The presence of Jews in Tarnów can be traced back to the 1400s; you can read the history here and here. On the day that WWII broke out in Europe, there were about 25,000 Jews in Tarnów, comprising from 40 to 45% of the town’s population.
The community was virtually wiped out during the Holocaust.
But that’s not what I’m here to talk about. There is murder, and there is natural death. The latter was part of the cycle of life for Jews in Tarnów over many centuries. Nazis notwithstanding, the town’s Jewish cemetery is one of the oldest, largest, and most beautiful in Poland.

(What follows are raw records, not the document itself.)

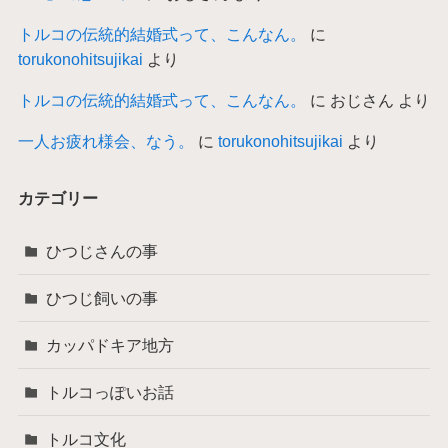
トルコの伝統的結婚式って、こんなん。
に
torukonohitsujikai
より
トルコの伝統的結婚式って、こんなん。
に
おじさん
より
一人お疲れ様会、なう。
に
torukonohitsujikai
より
カテゴリー
ひつじさんの事
ひつじ飼いの事
カッパドキア地方
トルコっぽいお話
トルコ文化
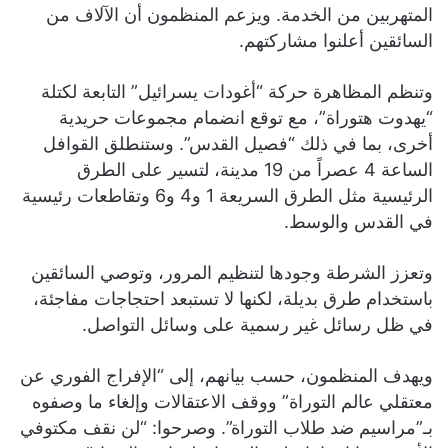
المتهربين من الخدمة. ويزعم المنظمون أن الآلاف من
السائقين أعلنوا مشاركتهم.
وتنظم المظاهرة حركة “أغودات يسرائيل” التابعة لكتلة
“يهدوت هتوراة”، مع توقع انضمام مجموعات حريدية
أخرى، بما في ذلك “فصيل القدس”. وستنطلق القوافل
الساعة 4 عصراً من 19 مدينة، لتسير على الطرق
الرئيسية مثل الطرق السريعة 1 و4 و6 وتقاطعات رئيسية
في القدس والوسط.
وتعزز الشرطة وجودها لتنظيم المرور، وتوصي السائقين
باستخدام طرق بديلة، لكنها لا تستبعد احتجاجات مفاجئة،
في ظل رسائل غير رسمية على وسائل التواصل.
ويهدف المنظمون، حسب بيانهم، إلى “الإفراج الفوري عن
معتقلي عالم التوراة” ووقف الاعتقالات وإلغاء ما وصفوه
بـ”مراسيم ضد طلاب التوراة”. وصرحوا: “لن نقف مكتوفي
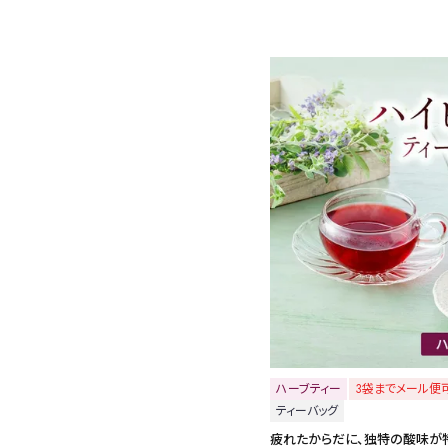
茶葉を選択
健康茶
ハーブティー
容量を選択
50g
100g
500g
ハーブティー
3袋までメール便
ティーバッグ
疲れたからだに、独特の酸味が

Ironically–because they are much older–more gravestones of the Kornmehl family are intact in Tarnów than they are in Vienna, where I searched in the “new” section of Zentralfriedhopf for many who were buried there according to historical records, and only found one.

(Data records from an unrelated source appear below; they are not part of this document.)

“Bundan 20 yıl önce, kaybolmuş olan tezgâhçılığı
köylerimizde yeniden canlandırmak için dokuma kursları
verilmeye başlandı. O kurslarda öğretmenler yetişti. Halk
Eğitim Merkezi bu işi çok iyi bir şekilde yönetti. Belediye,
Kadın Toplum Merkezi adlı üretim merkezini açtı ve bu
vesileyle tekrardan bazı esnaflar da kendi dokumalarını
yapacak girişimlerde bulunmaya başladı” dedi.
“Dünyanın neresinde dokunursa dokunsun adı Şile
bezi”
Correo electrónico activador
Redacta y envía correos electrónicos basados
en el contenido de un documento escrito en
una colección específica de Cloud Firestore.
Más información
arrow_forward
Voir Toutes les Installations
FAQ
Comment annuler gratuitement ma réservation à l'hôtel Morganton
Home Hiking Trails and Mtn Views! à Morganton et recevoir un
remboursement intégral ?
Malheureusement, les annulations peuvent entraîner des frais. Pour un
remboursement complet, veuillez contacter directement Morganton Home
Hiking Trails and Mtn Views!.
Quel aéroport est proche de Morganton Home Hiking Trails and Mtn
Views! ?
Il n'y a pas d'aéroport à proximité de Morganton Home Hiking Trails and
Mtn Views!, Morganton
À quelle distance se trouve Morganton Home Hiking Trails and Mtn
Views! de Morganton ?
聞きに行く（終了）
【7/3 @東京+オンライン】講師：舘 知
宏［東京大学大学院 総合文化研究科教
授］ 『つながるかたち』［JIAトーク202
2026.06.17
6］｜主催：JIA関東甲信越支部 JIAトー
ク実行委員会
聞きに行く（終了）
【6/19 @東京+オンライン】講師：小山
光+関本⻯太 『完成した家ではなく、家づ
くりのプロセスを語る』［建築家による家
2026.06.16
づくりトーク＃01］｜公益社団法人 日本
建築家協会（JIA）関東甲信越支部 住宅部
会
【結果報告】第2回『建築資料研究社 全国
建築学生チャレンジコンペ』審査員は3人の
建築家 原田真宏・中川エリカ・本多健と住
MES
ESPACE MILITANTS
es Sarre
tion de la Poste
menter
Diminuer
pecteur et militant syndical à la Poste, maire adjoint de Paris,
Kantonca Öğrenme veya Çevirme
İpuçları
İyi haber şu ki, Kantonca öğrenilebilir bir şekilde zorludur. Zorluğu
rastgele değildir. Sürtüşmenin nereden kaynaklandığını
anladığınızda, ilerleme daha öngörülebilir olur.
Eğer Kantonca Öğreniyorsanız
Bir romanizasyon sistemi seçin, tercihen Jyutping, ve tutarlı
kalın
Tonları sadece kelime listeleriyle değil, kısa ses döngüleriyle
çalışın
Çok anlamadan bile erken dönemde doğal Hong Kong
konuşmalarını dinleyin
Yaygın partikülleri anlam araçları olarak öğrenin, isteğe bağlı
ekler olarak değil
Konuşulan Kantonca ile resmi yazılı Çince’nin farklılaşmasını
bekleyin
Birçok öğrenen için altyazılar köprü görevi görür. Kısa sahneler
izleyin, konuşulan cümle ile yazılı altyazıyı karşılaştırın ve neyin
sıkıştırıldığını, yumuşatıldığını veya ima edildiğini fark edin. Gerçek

This is thanks to one of several preservation and restoration efforts started by the Committee for the Protection of Monuments of Jewish Culture, established in 1988. An important one is going on now.
The EU Matching Grant
From 2017 through 2018, an EU grant has been given to the cemetery with the goal of pruning overgrown foliage, clearing pathways obscured by debris, righting fallen stones, and otherwise making the graveyard navigable and presentable. The grant specifies that the Tarnów Jewish Cemetery Restoration Committee must raise some $180,000 independently. Private and public donations are coming in, including from the Mayor of Tarnów and the Regional Government, but more are needed to meet the goal.
No question–this fundraiser is personal to me. Having been to Vienna three times, I’m now curious to explore my earlier roots. I’d like to be able to negotiate the Tarnów cemetery without tripping over obstacles, as I am wont to do. But preserving the cemetery has larger implications: It’s also about towns in Poland and elsewhere in Europe being forced to confront the history they eradicated. Showing the Jewish citizens of a town the respect due the dead is a way of accomplishing this.
So help honor the departed Tarnów Jews.
There are a few ways to donate, but Jewish Heritage Poland is the easiest and helps with the tax deductible aspect in the U.S. (donations of $1,000 or more will get you a plaque in the renovated cemetery). Don’t forget to specify you’re giving to the Tarnow cemetery, listed in the middle of the page.